Choreutics has always been my favorite book by Rudolf Laban, although it is by no means the most accessible of his writings. The text is prone to sudden jumps, from practical movement description to mystical metaphysics. Moreover, other mysteries surround this work.
For example, Laban wrote Choreutics during 1938-39, as he convalesced at Dartington Hall following his timely escape from continental Europe to England. According to his colleague Lisa Ullmann, Laban intended for the book “to introduce his ideas on movement and dance to an interested reading public in Britain.” Laban must have had the ideas in mind for some time, for the subject matter builds on his earlier German book, Choreographie, published in 1926.
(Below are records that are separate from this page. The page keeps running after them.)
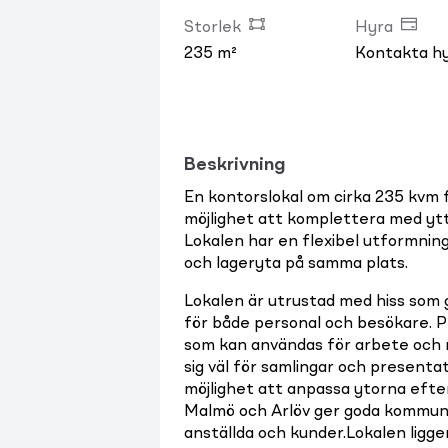
Storlek
Hyra
235 m²
Kontakta h
Beskrivning
En kontorslokal om cirka 235 kvm 
möjlighet att komplettera med ytte
Lokalen har en flexibel utformning
och lageryta på samma plats.
Lokalen är utrustad med hiss som g
för både personal och besökare. 
som kan användas för arbete och
sig väl för samlingar och presentat
möjlighet att anpassa ytorna eft
Malmö och Arlöv ger goda kommunik
anställda och kunder.Lokalen ligge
Laban worked fervently on the book, and Louise Soelberg, a member of the Jooss Ballet also in residence at Dartington, worked equally hard to make Laban’s English sound English. The work was nearing completion in June 1940, when the onset of the war forced the closing of Dartington Hall and the dispersal of resident artists, including Laban. He gave the manuscript to his Dartington benefactors, Leonard and Dorothy Elmhirst, for safe keeping.
The post-war years brought Laban better health and more opportunities for work and development of his ideas. According to Lisa Ullmann, Laban no longer felt the need for a book introducing basic concepts, and so, he abandoned the manuscript for Choreutics.
Ullmann’s explanation is no explanation, because Choreutics is not a basic treatise. It is an important theoretical work that carries forward Laban’s ideas about movement in space, ideas that are not fully expounded in any other of his subsequent publications in English. Why he abandoned any attempt to publish remains a mystery.
Fortunately, Dorothy Elmhirst did not abandon Choreutics. Several years after Laban’s death, she returned the manuscript to Lisa Ullmann and encouraged her to have it published. And in 1966, this masterwork finally became appeared, filling a vital gap in Laban literature.